Long conversations get expensive and slow
- More messages = more tokens = higher cost
- Larger context = slower responses
- Eventually you hit the model's limit
What Fastpaca Context Store does
Enforces per-conversation token budgets with deterministic compaction.

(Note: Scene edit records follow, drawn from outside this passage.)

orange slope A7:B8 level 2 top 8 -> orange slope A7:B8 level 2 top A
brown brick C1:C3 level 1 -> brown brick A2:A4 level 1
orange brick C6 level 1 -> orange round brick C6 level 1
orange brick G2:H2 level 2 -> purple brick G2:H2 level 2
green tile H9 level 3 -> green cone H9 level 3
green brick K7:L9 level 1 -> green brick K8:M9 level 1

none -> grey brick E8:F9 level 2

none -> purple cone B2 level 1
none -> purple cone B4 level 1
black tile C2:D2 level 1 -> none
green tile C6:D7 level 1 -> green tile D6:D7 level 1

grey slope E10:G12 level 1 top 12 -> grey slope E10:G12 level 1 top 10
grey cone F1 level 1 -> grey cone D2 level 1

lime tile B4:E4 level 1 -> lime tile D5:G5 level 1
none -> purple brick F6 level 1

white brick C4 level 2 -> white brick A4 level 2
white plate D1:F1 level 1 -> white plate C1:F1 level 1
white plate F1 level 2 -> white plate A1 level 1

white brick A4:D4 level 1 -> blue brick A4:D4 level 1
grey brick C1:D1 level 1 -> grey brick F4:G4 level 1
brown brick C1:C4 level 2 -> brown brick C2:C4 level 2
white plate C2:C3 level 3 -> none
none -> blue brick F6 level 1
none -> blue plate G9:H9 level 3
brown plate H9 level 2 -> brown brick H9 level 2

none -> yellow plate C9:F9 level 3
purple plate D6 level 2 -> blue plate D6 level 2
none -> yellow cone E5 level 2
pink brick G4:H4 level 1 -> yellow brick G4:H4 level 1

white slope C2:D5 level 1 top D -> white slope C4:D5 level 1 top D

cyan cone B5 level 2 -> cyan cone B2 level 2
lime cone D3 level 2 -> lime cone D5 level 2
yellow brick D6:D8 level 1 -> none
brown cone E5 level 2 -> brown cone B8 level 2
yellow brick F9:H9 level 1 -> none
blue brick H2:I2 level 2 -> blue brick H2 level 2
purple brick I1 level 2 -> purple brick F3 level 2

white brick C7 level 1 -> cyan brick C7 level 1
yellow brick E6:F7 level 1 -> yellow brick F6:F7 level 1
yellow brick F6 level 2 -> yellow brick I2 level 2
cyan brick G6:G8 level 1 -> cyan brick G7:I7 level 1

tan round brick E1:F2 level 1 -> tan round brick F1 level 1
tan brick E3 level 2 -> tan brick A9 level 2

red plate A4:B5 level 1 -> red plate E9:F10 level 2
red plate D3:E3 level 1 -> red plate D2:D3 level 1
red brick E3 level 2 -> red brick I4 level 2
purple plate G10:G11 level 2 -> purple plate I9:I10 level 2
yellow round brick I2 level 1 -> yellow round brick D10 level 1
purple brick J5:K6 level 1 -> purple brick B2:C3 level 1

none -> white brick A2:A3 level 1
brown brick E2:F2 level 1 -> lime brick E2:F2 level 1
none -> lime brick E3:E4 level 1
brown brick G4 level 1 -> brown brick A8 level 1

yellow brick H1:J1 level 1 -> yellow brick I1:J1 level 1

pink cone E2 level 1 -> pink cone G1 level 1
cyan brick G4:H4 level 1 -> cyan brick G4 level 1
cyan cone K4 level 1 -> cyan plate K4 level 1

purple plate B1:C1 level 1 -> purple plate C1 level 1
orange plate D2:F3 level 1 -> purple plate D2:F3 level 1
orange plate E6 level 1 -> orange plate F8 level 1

- Keep full history for users
- Compact context for the model
- Choose your policy (
last_n,skip_parts,manual)
Quick Start
const fastpaca = createClient({ baseUrl: 'http://localhost:4000/v1' });
const ctx = await fastpaca.context('demo', { budget: 1_000_000 });
await ctx.append({ role: 'user', parts: [{ type: 'text', text: 'Hi' }] });
const { messages } = await ctx.context();
Background
We kept rebuilding the same Redis + Postgres + pub/sub stack to manage conversation state and compaction. It was messy, hard to scale, and expensive to tune. Fastpaca Context Store turns that pattern into a single service you can drop in.